La tétralogie d’Elena Ferrante fait partie des plus grands succès littéraires étrangers de ces dernières années. En mêlant l’intimité du récit de vie de deux femmes dans la société napolitaine de l’après-guerre à la grande histoire politique italienne, elle a su donner une épaisseur au drame de la fin du XXe siècle. Sara Farris donne ici une lecture de la saga comme récit de la conscience malheureuse de l’intelligentsia soixantehuitarde. En retournant le diagnostic sombre d’Adorno sur la vie mutilée, Farris souligne les accents existentiels et politiques de l’écriture de Ferrante. Elle montre combien la littérature est en mesure de donner la parole aux désirs ambigus et aux fantasmes contradictoires qui nouent les subjectivités à leur époque. L’entremêlement des récits rend palpable le caractère irréductible de nos défaillances et de nos désenchantements dans la construction d’un avenir meilleur, et l’importance de la nostalgie dans l’imaginaire d’un futur utopique.

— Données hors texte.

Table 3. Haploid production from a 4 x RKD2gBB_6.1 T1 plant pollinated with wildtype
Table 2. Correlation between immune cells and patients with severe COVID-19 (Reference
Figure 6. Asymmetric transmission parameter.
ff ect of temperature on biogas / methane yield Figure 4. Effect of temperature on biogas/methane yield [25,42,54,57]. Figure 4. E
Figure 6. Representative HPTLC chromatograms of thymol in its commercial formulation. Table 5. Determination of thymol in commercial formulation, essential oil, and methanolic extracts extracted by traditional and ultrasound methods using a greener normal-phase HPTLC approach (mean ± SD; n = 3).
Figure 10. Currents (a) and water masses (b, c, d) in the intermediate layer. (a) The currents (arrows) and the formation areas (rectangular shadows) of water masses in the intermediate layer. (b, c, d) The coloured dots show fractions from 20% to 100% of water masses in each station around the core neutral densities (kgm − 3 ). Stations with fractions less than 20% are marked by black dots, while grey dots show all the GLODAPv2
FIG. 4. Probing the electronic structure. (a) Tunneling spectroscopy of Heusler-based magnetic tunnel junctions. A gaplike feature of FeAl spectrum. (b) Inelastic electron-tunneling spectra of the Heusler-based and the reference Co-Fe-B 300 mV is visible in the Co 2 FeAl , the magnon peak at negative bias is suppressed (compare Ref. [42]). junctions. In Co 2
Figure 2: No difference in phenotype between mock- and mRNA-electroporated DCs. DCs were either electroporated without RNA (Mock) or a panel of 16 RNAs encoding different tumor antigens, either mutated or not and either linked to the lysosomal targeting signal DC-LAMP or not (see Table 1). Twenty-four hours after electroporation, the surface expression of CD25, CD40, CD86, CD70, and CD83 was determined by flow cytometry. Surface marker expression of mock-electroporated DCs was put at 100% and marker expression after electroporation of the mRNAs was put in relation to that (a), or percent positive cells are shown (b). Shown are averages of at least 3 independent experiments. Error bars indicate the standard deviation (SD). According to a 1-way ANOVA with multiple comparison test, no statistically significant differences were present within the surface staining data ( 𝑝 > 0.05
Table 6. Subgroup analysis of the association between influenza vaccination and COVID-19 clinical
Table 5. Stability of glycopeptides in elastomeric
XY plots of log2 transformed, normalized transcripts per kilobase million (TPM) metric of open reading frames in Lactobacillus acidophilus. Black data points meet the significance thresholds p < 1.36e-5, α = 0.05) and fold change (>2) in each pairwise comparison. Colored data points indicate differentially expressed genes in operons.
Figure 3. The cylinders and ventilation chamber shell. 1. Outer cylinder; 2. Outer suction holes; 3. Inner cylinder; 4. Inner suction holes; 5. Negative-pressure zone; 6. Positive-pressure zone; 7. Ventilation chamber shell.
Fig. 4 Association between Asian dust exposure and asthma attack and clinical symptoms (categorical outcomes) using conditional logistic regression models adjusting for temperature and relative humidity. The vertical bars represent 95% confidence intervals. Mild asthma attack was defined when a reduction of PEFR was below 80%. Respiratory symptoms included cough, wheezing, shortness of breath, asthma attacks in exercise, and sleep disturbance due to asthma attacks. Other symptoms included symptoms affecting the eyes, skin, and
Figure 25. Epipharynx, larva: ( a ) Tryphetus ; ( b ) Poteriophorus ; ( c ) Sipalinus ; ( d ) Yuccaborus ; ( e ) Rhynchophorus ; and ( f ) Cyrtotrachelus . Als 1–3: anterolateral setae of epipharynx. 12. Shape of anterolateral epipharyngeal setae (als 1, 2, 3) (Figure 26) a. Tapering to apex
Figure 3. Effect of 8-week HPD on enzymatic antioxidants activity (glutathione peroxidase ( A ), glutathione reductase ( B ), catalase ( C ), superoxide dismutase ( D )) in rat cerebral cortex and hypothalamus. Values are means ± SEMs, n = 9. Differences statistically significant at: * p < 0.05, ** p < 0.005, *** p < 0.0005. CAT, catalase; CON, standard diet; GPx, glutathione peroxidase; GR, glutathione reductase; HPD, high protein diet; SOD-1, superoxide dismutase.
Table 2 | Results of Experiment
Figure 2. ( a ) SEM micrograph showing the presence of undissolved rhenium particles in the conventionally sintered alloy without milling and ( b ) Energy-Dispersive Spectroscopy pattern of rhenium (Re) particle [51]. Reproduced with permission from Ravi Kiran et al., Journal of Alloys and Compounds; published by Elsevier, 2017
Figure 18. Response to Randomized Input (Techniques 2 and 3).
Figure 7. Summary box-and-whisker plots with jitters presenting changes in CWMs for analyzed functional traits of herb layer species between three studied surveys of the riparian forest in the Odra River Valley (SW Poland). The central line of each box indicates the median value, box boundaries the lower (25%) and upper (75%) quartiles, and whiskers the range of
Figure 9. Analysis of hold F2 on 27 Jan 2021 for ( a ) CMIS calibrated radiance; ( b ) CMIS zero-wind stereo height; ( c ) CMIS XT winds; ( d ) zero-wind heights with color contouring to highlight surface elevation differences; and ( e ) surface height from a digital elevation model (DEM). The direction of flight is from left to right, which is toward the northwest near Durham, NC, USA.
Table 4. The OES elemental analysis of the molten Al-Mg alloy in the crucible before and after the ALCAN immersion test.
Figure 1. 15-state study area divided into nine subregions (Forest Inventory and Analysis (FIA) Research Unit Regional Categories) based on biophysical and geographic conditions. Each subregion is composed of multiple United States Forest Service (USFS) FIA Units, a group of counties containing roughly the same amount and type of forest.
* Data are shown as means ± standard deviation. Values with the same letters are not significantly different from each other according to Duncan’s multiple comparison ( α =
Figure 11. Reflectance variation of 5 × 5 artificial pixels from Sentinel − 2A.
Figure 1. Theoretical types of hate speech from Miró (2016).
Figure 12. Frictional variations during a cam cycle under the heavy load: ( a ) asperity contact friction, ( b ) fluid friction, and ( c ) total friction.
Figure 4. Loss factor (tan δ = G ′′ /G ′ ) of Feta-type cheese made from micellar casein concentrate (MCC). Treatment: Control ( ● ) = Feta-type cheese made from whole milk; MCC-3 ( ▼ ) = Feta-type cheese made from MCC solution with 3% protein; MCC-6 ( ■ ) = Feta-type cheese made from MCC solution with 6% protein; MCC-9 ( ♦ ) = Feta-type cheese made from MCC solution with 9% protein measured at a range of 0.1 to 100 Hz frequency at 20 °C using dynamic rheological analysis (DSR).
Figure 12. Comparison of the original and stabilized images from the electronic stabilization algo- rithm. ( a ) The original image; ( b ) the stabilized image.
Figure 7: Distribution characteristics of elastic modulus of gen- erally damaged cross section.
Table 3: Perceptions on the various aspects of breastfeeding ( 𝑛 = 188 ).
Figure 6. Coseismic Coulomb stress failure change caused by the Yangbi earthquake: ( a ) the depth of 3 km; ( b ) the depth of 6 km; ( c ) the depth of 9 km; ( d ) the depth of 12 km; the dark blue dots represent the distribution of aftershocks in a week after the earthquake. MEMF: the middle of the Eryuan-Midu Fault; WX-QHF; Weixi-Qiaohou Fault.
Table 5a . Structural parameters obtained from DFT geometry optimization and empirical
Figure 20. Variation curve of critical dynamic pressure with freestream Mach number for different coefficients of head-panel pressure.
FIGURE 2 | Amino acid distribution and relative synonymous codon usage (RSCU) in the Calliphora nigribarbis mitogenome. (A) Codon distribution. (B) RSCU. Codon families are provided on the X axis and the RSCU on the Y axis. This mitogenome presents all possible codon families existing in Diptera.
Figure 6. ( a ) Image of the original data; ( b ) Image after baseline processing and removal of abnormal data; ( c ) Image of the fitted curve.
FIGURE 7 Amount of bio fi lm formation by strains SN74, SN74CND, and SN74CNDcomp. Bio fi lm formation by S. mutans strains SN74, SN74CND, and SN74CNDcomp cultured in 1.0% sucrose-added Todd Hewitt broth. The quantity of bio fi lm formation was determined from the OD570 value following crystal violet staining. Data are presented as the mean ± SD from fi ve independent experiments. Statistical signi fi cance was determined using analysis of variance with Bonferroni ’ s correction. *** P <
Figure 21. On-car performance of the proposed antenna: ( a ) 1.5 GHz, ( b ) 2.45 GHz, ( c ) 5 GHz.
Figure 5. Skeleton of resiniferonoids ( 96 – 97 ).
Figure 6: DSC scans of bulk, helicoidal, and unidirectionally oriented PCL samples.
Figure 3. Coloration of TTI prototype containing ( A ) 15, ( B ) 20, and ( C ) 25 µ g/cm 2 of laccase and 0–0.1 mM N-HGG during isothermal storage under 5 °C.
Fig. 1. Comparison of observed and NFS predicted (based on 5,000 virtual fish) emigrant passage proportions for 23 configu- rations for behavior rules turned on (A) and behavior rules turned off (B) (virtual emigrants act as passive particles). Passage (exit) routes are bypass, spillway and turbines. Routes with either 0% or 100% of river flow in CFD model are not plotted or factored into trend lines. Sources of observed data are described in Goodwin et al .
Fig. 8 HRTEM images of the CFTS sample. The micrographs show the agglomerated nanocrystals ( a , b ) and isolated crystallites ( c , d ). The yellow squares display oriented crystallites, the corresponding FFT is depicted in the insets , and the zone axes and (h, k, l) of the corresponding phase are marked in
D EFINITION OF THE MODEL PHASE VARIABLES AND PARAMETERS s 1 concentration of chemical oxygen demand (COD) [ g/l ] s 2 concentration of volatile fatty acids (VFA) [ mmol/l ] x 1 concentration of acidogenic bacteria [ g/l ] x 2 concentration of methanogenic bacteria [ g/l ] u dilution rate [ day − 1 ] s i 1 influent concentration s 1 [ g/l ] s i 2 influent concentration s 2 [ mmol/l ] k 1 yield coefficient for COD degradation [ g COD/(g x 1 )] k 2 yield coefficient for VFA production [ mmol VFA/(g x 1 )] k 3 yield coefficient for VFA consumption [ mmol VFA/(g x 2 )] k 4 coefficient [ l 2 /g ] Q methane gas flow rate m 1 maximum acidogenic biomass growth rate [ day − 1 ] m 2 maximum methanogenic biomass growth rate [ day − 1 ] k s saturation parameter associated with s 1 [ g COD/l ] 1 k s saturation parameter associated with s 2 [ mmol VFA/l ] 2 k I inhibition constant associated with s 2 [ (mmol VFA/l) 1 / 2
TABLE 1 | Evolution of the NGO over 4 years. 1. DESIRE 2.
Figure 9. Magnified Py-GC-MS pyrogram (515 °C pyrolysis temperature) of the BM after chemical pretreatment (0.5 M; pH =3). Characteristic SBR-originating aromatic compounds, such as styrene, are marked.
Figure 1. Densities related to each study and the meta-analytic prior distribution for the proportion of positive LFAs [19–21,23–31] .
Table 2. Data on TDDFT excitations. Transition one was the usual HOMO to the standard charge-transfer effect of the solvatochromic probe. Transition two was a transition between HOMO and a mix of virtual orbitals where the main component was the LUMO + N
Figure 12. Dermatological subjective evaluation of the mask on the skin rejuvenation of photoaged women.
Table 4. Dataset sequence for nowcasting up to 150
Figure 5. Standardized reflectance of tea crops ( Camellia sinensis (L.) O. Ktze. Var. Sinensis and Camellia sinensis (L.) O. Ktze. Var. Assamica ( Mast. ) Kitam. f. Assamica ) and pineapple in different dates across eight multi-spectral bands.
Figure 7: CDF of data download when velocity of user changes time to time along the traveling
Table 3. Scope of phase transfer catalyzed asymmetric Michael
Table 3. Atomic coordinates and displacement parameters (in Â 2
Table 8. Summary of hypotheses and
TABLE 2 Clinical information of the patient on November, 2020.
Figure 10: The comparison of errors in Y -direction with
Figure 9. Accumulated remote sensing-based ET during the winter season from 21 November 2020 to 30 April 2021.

Arvatov, l’art pour transformer la vie quotidienne. Entretien avec John Roberts et Alexei Penzin

Si le succès de l’avant garde soviétique est notable dans la tradition culturelle occidentale, il faut compter un grand nombre de figures oubliées des courants constructivistes ou productivistes. Arvatov et son livre Art et production en est un exemple patent. Dans cet entretien avec Sophie Coudray, Alexei Penzin et John Roberts montrent la valeur et la place décisive d’Arvatov dans l’élaboration du projet productiviste en Russie soviétique : l’ambition d’une transformation totale de la vie quotidienne. Largement inspiré du proletkult, Arvatov considérait la séparation de l’art avec la pratique sociale comme une aliénation du capitalisme. Lui et ses camarades cherchaient à expérimenter des formes esthétiques dans les usines, non sans difficultés, à se tourner vers le design, ou encore des missions plus éducatives. Penzin et Roberts dessinent un tableau renversant des contributions soviétiques les plus méconnues, et font valoir à de nouveaux frais l’actualité de 1917, y compris pour le monde de l’art.

Mettez un Lénine dans votre philosophie du langage

En dehors d’une tradition assez congrue, l’œuvre philosophique de Lénine est loin d’avoir bonne presse. Elle est au mieux ignorée, au pire jugée grossière et dépourvue d’intérêt. À rebours de ces mises à l’amende philosophiques, Jean-Jacques Lecercle propose une lecture laudative des traits léniniens les plus « scandaleux ». Avec sa clarté habituelle, Lecercle souligne l’importance d’une intervention partisane en philosophie, combinant fermeté sur les principes et souplesse de lecture et d’interprétation. Il délimite les grandes thèses philosophiques de Lénine et se propose brillamment de les illustrer dans son propre domaine de compétence, la philosophie du langage. En quelques lignes, il indique en quoi le matérialisme dialectique importe pour sortir de l’impasse de la linguistique de Chomsky, ou encore pour dépasser Saussure. Il démontre par là la fécondité d’une œuvre léninienne qui est vraie parce qu’elle est partisane.